The steeple represented in the plate is in excellent preservation: it is of beautiful proportions; and, to an architect, is peculiarly interesting for the cylindrical buttress, which runs nearly to the top of the first story on the southern side, and is probably the only instance of the kind known to exist.[20] To an English antiquary, however, it may be allowed to have a claim to greater interest, on account of its general shape and proportions. In these respects it forcibly recalls the round-towered churches of Norfolk and Suffolk, most of them surmounted by octagonal lanterns. Two of the churches of the former county, those at Toft-Monks, and at Bokenham,[21] preserve the octagonal shape down to the ground; but, in both instances, it is in conjunction with early pointed architecture; and the church of Tamerville, it is feared, would not be of itself sufficient, as being an insulated specimen, to justify the assigning of a Norman origin to those just mentioned. No churches with round towers have yet come under the author's knowledge in Normandy; and yet they might certainly have been expected in the duchy, if there be any truth in the tradition which ascribes those in England to the Danes. On the other hand, supposing such report to be altogether void of foundation, it seems quite unaccountable that not one of them probably exists, which does not retain some traces of Norman architecture.
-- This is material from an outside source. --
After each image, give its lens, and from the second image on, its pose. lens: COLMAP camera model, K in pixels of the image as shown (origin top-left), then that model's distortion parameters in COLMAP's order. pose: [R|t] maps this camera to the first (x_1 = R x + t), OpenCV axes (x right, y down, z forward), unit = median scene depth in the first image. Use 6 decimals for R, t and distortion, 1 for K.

In early times, the barons of this great province seldom, if ever, used a family name. Like the chieftains of the Scottish clans of our own days, they generally adopted for their surname, that of their parish or fief. The fief or manor of Tamerville had, from before the conquest, borne the appellation of Cyfrevast, or Sifrevast, (Sifredi Vassum;) and down to the period of the revolution, the possessors of that fief were patrons of the advowson of the parochial church. One of them, and, probably, the very one who built the church now standing, followed the Conqueror into England, and obtained from him considerable grants in Oxfordshire and in Dorsetshire. In the latter county, the family continued long to flourish. Hutchins states, that the branch of them, established at More-Crichel, bore for their arms, argent, three bars gemels azure; and he quotes the epitaph of one of them, who died in 1581, from which the following is an extract:—

“Intombed here one Cyfrevast does lie,
Whom nature caused by death to yealde his due.
·······
Lord of More-Crichel was he by ——
Three hundred yeares possessed by line and descent.
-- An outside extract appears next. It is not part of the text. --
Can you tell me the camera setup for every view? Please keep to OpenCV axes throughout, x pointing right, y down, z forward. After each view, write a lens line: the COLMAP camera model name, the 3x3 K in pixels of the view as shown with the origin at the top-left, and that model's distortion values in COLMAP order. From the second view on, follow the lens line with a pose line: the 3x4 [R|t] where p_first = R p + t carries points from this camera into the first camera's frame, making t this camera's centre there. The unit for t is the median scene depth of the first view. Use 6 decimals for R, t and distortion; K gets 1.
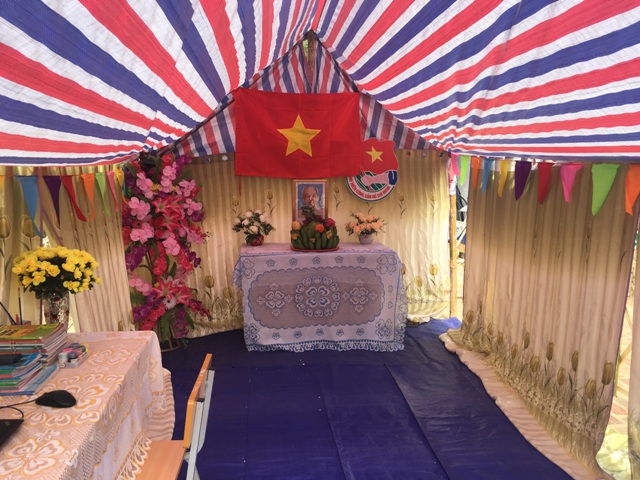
lens RADIAL K [[552.3, 0, 320.0], [0, 552.3, 240.0], [0, 0, 1]] dist [0.122429, -0.164868]
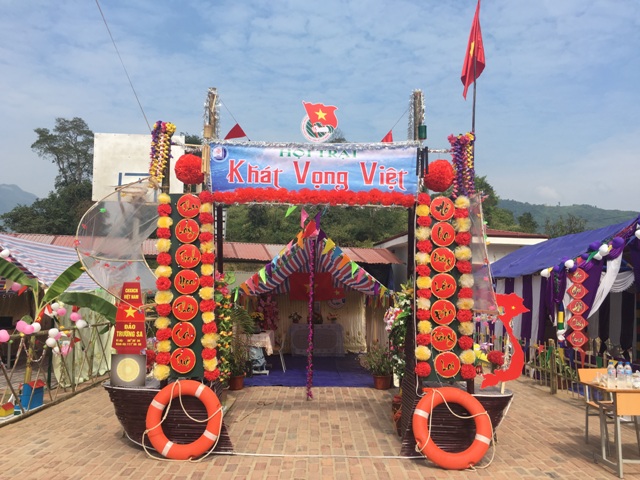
lens RADIAL K [[552.3, 0, 320.0], [0, 552.3, 240.0], [0, 0, 1]] dist [0.122429, -0.164868]
pose [[0.996375, -0.004830, -0.084928, 0.294303], [-0.014160, 0.975039, -0.221582, 0.253998], [0.083879, 0.221981, 0.971436, -2.163547]]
Another of the same family, named John Cyfrevast, represented Dorsetshire in parliament, during the seventh, sixteenth, and eighteenth years of Edward II.; and Robert Cyfrevast had the same honor in the eighteenth and twentieth years of the following reign. About 1424, the fief of Chiffrevast at Tamerville, passed, by marriage, into the house of Anneville, which had also supplied a companion to the Conqueror; and this family continued to possess it till the moment of the revolution, the epoch of the abolition of all feudal rights.

In the burial-ground at Tamerville, have been found many coffins made of volcanic tuff: similar ones are by no means of unfrequent occurrence throughout the diocese of Coutances; but they are never met with, except in places which were formerly held in particular veneration.

FOOTNOTES:

[20] The reader will observe, that this pillar is probably imperfect; for that there seems reason to believe, that it was originally surmounted by a capital, which united with the moulding above.

[21] See Cotman's Architectural Antiquities of Norfolk, plate 37.